How does an ovulation prediction kit work?

Answer 25

• LH is detected.
• E3G is urinary metabolite of oestradiol, allowing women to identify days of high fertility leading up to ovulation.
• The kits are quite expensive.

Fertile period spans 6 days and is affected by:

• Lifespan of the egg → up to 24h after ovulation.
• Lifespan of sperm → median=1.5days but sperm can survive up to 5 days in the sperm supportive mucus of fertile days of cycle » sperm survival is dependent on the type & quantity of mucus within cervix AND the quality of the sperm.

Question 26

Glossary

Answer 26

• Follicular phase – the phase of the menstrual cycle associated with growth of the follicles and selection of the dominant follicle. It is characterised by oestrogen production.
• Ovulation – the release of a mature haploid oocyte from the dominant follicle in response to a surge in LH
• Luteal phase – the phase of the menstrual cycle associated with formation the corpus luteum after ovulation.

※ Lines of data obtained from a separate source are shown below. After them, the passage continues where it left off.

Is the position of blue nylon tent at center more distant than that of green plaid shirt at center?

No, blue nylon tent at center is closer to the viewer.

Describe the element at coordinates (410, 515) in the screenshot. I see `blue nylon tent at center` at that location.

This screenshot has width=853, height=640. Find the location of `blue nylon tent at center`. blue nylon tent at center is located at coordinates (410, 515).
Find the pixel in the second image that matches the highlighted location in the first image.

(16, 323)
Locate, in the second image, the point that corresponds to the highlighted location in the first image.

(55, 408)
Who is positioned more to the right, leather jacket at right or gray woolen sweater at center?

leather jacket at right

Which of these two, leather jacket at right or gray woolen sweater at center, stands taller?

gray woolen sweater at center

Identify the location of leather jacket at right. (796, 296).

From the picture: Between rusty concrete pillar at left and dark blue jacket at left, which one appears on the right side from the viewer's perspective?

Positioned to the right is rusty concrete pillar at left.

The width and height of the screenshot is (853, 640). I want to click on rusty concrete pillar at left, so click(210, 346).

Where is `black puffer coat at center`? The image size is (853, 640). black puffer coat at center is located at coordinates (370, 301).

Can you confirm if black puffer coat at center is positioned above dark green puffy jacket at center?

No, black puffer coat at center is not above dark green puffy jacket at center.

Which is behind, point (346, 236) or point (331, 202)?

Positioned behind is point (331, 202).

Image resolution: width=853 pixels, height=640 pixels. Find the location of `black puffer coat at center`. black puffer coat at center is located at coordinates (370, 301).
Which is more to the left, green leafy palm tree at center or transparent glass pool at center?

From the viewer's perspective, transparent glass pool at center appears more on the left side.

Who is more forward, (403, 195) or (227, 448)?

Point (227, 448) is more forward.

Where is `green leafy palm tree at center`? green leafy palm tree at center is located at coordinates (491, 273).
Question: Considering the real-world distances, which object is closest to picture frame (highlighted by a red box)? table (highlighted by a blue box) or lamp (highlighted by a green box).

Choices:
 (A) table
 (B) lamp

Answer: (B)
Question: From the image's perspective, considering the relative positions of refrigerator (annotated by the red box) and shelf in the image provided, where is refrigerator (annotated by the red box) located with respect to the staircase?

It is characterised by progesterone production
• Dominant follicle – the follicle that is selected from the growing cohort of antral follicles to become the pre-ovulatory follicle and release a mature egg at ovulation
• Corpus luteum – the structure formed from the granulosa and theca cells of the follicle after ovulation, which is triggered by the surge in LH and causes luteinisation of the granulosa and theca cells.
• Menses – the shedding of the endometrial tissue lining along with blood
• Polar body – the small structure contains half the chromosomes after the completion of meiosis I.